German, French, Japanese and Spanish are just four such languages for people to enjoy. Unsere kleinen Damen und Herren will entertain you in German, whilst Monsieur Madame is the name for the French series. In both of these languages the titles have been changed to German and French names.

How well do they correspond to the English names though? In German, at least from what I can see, they match up quite well. Only one stuck out to me in particular. Unser Herr Ordentlich is the equivalent title for Mr Fussy. I have always known the German word ordentlich to mean organised, which of course encapsulates the idea of the character Mr Fussy wanting everything to be just so.

However, I wonder if ordentlich really captures the connotations that the word fussy has for native speakers of English? Whilst dictionary definitions outline the word as meaning ‘close attention to detail’, which would certainly be covered by the word organised, the other most frequent senses of the word fussy are those to do with usage in terms of being fastidious about ones needs.

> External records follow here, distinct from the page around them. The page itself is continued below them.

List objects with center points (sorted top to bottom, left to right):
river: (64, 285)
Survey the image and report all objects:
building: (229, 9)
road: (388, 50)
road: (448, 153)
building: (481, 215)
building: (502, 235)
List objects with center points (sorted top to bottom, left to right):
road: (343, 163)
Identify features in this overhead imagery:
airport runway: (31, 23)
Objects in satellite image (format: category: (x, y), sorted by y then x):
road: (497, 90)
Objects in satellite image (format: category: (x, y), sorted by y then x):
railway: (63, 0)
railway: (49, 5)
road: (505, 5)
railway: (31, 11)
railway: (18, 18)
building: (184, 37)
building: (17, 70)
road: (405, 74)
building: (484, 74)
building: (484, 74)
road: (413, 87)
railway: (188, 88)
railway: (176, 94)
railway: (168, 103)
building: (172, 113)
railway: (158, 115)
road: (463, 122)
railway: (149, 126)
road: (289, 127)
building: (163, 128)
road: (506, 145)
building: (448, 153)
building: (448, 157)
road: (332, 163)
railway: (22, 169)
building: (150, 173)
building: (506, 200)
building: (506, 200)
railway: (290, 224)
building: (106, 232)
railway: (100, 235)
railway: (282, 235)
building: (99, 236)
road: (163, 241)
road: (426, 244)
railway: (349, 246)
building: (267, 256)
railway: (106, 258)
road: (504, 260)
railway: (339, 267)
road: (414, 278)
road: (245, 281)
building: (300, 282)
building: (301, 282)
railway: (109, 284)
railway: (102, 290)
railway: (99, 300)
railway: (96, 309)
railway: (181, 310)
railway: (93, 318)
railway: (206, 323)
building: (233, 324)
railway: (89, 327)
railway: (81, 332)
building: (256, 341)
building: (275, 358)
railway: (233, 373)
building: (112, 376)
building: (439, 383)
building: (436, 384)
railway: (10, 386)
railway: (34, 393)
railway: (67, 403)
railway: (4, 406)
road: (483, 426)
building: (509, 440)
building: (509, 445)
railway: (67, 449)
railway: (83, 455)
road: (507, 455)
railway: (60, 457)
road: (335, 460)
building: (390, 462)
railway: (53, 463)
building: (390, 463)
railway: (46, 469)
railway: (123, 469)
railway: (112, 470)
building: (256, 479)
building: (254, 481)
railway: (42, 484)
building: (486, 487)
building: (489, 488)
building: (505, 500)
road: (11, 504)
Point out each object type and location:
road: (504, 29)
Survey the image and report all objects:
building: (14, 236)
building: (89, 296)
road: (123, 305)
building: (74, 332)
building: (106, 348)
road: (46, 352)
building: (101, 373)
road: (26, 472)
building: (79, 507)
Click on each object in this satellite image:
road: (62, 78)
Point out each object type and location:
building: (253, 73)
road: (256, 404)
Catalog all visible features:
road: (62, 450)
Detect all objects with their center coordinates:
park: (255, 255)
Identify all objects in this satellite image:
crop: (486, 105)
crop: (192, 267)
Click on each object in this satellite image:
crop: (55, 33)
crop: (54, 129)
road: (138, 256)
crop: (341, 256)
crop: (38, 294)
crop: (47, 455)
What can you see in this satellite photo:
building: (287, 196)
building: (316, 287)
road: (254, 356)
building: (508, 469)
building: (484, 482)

I am not sure that the word ordentlich conveys this sense in German, but perhaps someone knows of an example?

READ  Rhythm, movement and language learning

Regardless of whether I am being overly fastidious about the translation of a name, the usefulness of these little books in other languages is clear. Children can enjoy them in their native languages or use them to aid learning of other languages. Of course adults can do the same.

Although the books are simple they offer excellent opportunities to learn vocabulary and are stimulating for young minds. Reading is a key part of learning a language and these books are perhaps just one step on the road to mastering foreign tongues.

I will definitely be looking to get hold of some of these in other languages. I hope to learn Spanish and maybe Arabic, so this could be a good place to start my quest for the completed libraries.

Do you know of any other languages that these books have been translated into? Have you used these or other books to help when learning a language?